> [Exercise]:
Repeat exactly the lines that begin at the one containing "GROUP TOURS" and end at the final line of the records; include no pictures and nothing else.

> [Records for the task]:
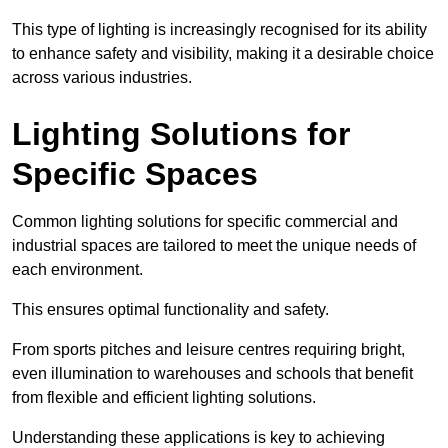
This type of lighting is increasingly recognised for its ability
to enhance safety and visibility, making it a desirable choice
across various industries.
Lighting Solutions for
Specific Spaces
Common lighting solutions for specific commercial and
industrial spaces are tailored to meet the unique needs of
each environment.
This ensures optimal functionality and safety.
From sports pitches and leisure centres requiring bright,
even illumination to warehouses and schools that benefit
from flexible and efficient lighting solutions.
Understanding these applications is key to achieving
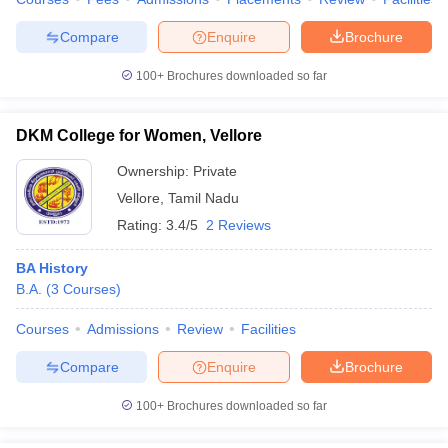
Compare
Enquire
Brochure
100+
Brochures downloaded so far
iversities in Gujarat
Govt. Universities in West Bengal
Govt. Universities
ivate Universities in Gujarat
Private Universities in West-Bengal
Private 
DKM College for Women, Vellore
Ownership:
Private
know
Government Colleges in Bhopal
Government Colleges in Pune
Gove
Vellore
,
Tamil Nadu
leges in Allahabad
Private Degree Colleges in Varanasi
Private Degree C
Rating:
3.4/5
2 Reviews
BA History
B.A.
(
3
Courses
)
and Sample Papers
Courses
Admissions
Review
Facilities
Compare
Enquire
Brochure
100+
Brochures downloaded so far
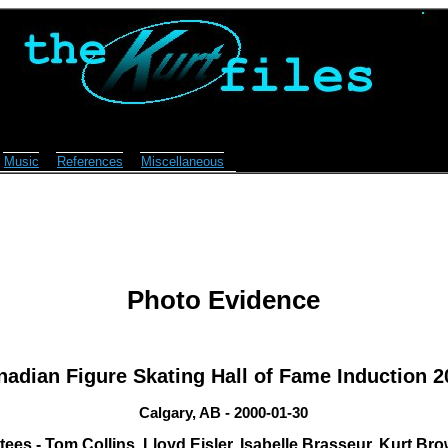
Music
References
Miscellaneous
Photo Evidence
nadian Figure Skating Hall of Fame Induction 2
Calgary, AB - 2000-01-30
tees - Tom Collins, Lloyd Eisler, Isabelle Brasseur, Kurt Br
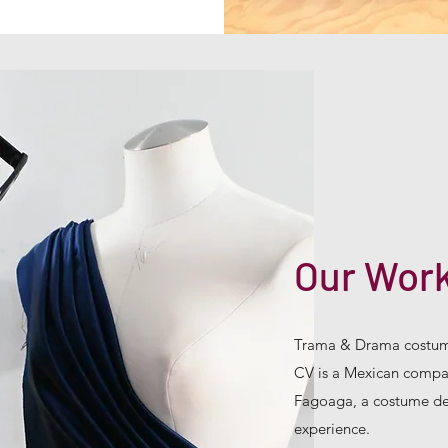
Our Wor
Trama & Drama costum
CV is a Mexican compan
Fagoaga, a costume des
experience.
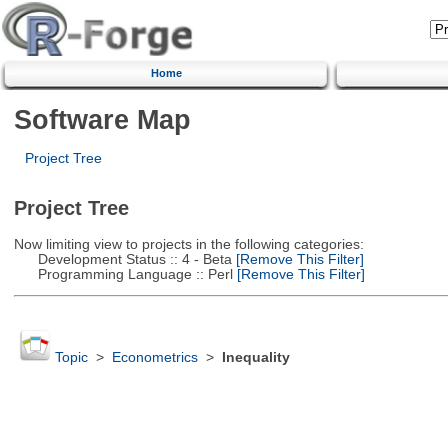
Home
Software Map
Project Tree
Project Tree
Now limiting view to projects in the following categories:
Development Status :: 4 - Beta
[Remove This Filter]
Programming Language :: Perl
[Remove This Filter]
Topic
>
Econometrics
>
Inequality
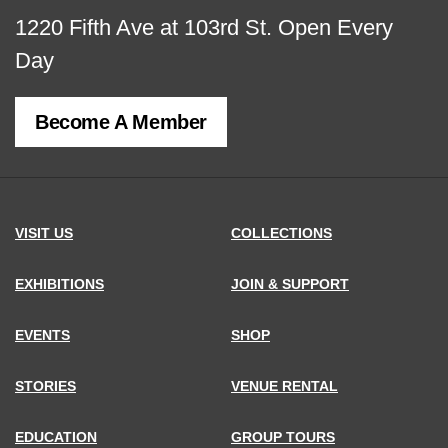
View
1220 Fifth Ave at 103rd St.
Open Every
map
Day
of
Become A Member
MCNY
address,
VISIT US
COLLECTIONS
EXHIBITIONS
JOIN & SUPPORT
EVENTS
SHOP
STORIES
VENUE RENTAL
EDUCATION
GROUP TOURS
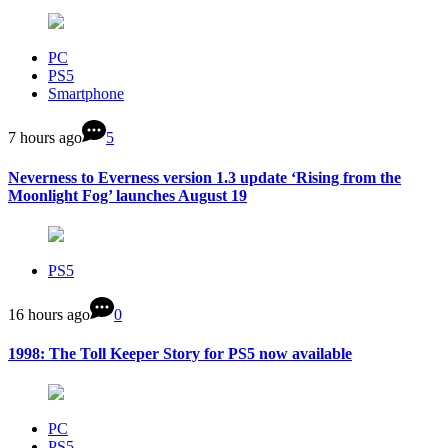
PC
PS5
Smartphone
7 hours ago
5
Neverness to Everness version 1.3 update ‘Rising from the
Moonlight Fog’ launches August 19
PS5
16 hours ago
0
1998: The Toll Keeper Story for PS5 now available
PC
PS5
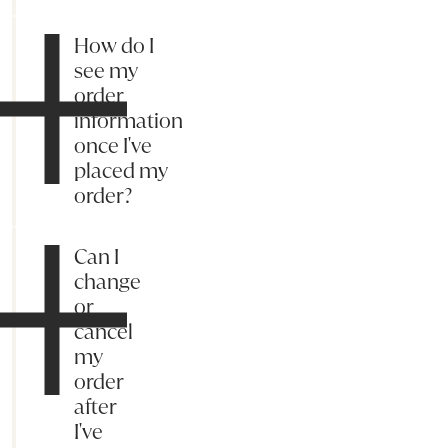
How do I
see my
order
information
once I've
placed my
order?
Can I
change
or
cancel
my
order
after
I've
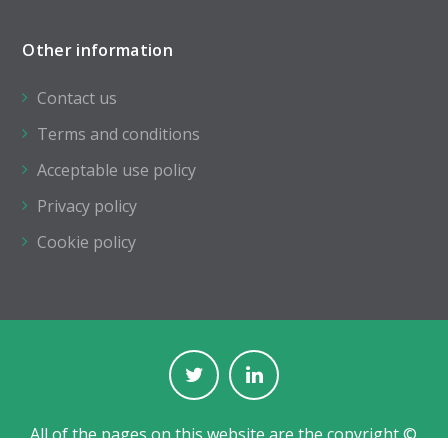
Other information
Contact us
Terms and conditions
Acceptable use policy
Privacy policy
Cookie policy
All of the pages on this website are the copyright ©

> [Response to this task]:
GROUP TOURS
PC
PS5
Smartphone
7 hours ago
5
Neverness to Everness version 1.3 update ‘Rising from the
Moonlight Fog’ launches August 19
PS5
16 hours ago
0
1998: The Toll Keeper Story for PS5 now available
PC
PS5
How do I
see my
order
information
once I've
placed my
order?
Can I
change
or
cancel
my
order
after
I've
Other information
Contact us
Terms and conditions
Acceptable use policy
Privacy policy
Cookie policy
All of the pages on this website are the copyright ©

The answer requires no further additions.